Rebecca Jones is a PhD researcher in English at the University of Strathclyde. Her thesis, Consuming Men: Masculinity, Meat and Myth in Literary Fictions from Mary Shelley to Ursula K. Le Guin, uses ecofeminist animal studies to analyse masculinity, species and the meaning of ‘meat’ in literary retellings of the Prometheus myth, from Frankenstein to the present day. She is a freelance workshop facilitator and tutor with a background in feminist activist facilitation and group reading as activist practice. She is the coordinator of the Glasgow Women’s Library Book Group and founder and coordinator of the Feminist Reading Group.
Speculations on Species: Ecofeminist Science Fiction as Academia and Activism
Storytelling is a powerful means both of reflecting the world in which we live, and of suggesting how it might be created in a different image and with alternative agency.
Science fiction, speculative, utopian and dystopian narratives in particular have long proven effective ways of radically reimagining reality, and of amplifying historically unheard and ignored voices, providing a genre space for the silent (human) majority. Since Mary Shelley’s Frankenstein (1818), the authors of these narratives have conjured with the question of species, helping their readers to interrogate oppression and otherness, and the role of the hegemony and patriarchy in structuring our co-existences.

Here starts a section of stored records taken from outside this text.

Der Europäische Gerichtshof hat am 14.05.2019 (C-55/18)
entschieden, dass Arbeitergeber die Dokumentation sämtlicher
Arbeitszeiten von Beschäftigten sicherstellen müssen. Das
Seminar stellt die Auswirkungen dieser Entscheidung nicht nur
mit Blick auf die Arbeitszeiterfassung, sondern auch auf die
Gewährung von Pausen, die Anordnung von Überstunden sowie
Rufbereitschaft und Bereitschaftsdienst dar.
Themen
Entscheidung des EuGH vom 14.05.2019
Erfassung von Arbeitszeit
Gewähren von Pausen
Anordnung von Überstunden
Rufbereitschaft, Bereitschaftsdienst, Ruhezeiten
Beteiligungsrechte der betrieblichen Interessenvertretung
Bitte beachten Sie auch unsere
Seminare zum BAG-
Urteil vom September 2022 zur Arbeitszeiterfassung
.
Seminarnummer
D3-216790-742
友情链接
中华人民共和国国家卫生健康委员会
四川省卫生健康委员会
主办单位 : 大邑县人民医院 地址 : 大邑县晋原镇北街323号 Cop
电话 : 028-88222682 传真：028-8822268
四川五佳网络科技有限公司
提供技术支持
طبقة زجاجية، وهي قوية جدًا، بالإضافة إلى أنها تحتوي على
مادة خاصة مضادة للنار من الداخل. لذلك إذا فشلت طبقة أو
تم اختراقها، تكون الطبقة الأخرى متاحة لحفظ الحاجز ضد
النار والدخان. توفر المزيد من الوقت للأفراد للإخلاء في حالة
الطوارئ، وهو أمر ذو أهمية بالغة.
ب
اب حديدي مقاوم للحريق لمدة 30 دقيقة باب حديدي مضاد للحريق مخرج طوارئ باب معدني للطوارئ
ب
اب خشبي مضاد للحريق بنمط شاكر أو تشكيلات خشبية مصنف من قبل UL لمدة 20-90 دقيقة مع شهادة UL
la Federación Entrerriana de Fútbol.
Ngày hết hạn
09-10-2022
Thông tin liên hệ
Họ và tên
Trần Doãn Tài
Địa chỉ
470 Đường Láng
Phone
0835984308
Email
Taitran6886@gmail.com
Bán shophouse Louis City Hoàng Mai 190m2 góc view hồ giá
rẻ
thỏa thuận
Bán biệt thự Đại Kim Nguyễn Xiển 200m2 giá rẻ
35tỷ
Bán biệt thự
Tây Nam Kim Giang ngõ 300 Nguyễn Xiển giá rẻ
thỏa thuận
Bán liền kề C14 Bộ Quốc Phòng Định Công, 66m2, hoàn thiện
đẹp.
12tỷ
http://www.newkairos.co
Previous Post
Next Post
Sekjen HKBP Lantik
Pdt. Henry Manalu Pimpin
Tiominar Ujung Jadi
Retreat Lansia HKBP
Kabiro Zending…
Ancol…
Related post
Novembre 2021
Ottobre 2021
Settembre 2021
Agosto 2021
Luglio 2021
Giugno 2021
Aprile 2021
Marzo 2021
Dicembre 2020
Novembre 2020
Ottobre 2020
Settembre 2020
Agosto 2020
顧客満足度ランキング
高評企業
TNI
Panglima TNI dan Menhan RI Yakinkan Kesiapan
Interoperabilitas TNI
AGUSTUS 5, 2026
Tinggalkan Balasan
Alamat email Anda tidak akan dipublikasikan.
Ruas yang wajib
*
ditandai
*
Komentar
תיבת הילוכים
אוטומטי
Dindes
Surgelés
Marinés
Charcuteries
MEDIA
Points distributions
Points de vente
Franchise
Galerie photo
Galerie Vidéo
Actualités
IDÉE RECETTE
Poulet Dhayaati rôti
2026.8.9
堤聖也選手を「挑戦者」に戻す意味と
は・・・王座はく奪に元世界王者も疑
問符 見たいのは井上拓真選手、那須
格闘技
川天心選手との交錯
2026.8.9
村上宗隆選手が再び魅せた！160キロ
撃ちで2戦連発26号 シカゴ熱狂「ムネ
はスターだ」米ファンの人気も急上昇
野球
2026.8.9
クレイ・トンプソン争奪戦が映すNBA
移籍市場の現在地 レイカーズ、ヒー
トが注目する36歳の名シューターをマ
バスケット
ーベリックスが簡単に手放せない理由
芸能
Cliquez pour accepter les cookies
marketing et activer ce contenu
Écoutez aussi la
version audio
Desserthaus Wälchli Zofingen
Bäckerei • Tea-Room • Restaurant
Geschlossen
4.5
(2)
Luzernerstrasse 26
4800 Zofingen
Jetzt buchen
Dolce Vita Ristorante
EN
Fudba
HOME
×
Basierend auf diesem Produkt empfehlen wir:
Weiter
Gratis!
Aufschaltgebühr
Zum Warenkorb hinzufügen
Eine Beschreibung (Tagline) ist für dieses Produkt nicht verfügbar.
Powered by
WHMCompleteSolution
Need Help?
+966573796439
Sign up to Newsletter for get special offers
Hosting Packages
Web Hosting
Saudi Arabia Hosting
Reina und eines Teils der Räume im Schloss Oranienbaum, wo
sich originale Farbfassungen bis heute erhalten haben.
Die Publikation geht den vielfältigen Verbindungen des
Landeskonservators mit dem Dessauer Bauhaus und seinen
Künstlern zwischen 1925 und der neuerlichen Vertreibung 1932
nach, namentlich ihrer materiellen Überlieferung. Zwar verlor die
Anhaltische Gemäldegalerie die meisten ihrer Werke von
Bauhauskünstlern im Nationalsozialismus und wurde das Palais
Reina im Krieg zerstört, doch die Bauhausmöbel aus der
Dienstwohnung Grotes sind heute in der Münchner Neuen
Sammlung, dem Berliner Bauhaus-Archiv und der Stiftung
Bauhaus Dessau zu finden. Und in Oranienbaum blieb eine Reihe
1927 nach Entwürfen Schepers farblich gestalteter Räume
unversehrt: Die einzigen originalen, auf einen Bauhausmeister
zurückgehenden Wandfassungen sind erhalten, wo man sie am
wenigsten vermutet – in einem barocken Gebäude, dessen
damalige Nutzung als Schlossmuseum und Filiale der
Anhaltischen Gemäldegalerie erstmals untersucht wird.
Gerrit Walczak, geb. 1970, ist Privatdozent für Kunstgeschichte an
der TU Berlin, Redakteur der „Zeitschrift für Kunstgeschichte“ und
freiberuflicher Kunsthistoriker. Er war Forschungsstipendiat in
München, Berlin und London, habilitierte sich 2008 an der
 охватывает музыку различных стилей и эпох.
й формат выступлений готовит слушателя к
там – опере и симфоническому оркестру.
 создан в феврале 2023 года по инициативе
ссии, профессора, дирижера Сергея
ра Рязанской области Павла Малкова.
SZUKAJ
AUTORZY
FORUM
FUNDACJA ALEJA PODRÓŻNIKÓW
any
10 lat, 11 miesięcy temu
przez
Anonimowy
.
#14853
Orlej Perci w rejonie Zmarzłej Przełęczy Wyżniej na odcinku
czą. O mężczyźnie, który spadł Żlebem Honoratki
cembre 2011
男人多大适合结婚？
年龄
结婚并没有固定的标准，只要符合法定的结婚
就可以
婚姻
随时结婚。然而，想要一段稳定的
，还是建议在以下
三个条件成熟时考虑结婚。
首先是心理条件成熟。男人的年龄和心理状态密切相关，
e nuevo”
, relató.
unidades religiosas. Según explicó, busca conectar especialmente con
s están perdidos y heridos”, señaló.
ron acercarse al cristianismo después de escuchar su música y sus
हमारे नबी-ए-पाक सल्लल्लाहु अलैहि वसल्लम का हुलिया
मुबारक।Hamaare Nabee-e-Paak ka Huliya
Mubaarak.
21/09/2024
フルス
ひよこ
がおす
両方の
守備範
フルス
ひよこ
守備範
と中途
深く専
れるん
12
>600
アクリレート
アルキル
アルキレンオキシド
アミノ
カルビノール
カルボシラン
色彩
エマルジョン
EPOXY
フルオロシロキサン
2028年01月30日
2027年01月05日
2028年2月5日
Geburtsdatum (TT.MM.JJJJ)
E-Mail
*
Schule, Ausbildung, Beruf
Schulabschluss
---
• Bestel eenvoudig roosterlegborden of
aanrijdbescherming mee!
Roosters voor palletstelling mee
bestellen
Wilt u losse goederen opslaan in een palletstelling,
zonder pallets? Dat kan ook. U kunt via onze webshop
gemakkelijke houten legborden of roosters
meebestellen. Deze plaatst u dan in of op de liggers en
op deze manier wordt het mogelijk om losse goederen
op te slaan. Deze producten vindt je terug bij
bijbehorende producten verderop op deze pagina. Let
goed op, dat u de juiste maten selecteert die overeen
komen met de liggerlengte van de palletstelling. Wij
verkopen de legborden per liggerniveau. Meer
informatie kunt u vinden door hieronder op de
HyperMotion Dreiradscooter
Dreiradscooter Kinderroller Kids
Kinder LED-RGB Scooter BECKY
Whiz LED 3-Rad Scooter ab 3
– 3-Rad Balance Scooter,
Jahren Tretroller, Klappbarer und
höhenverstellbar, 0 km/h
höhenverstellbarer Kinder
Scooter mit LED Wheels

In the context of growing collective awareness of climate crises and mass extinction, and in the age of the COVID-19 pandemic, science fiction has an increasingly important role to play in fictional storytelling as a means both of forewarning, and of helping us to explore, shift perspectives, and think radically and creatively about human relationships with the more-than-human world. Where these narratives are written and/or read through an ecofeminist lens, the interconnections between human and more-than-human oppressions are thrown into sharp relief, rendering the urgent need for connected anti-oppression in both academia and activism ever more visible.
In this paper I offer ecofeminist readings of a selection of science fiction texts from the past 200 years, demonstrating the trajectory of how such texts have both foreshadowed changes in human/more-than-human relations, and suggested possible outcomes of the ongoing evolution of that relationship. This analysis will show the power that science fiction has to help us to unite academia and activism in a positive vision of animal futures in a post-COVID world, and that ‘the limits of current human-animal relations can be transcended by imagining the world otherwise’ (Vint, 2014, p.16).
References
Vint, S. (2014) Animal Alterity: Science Fiction and the Question of the Animal. Liverpool: Liverpool University Press.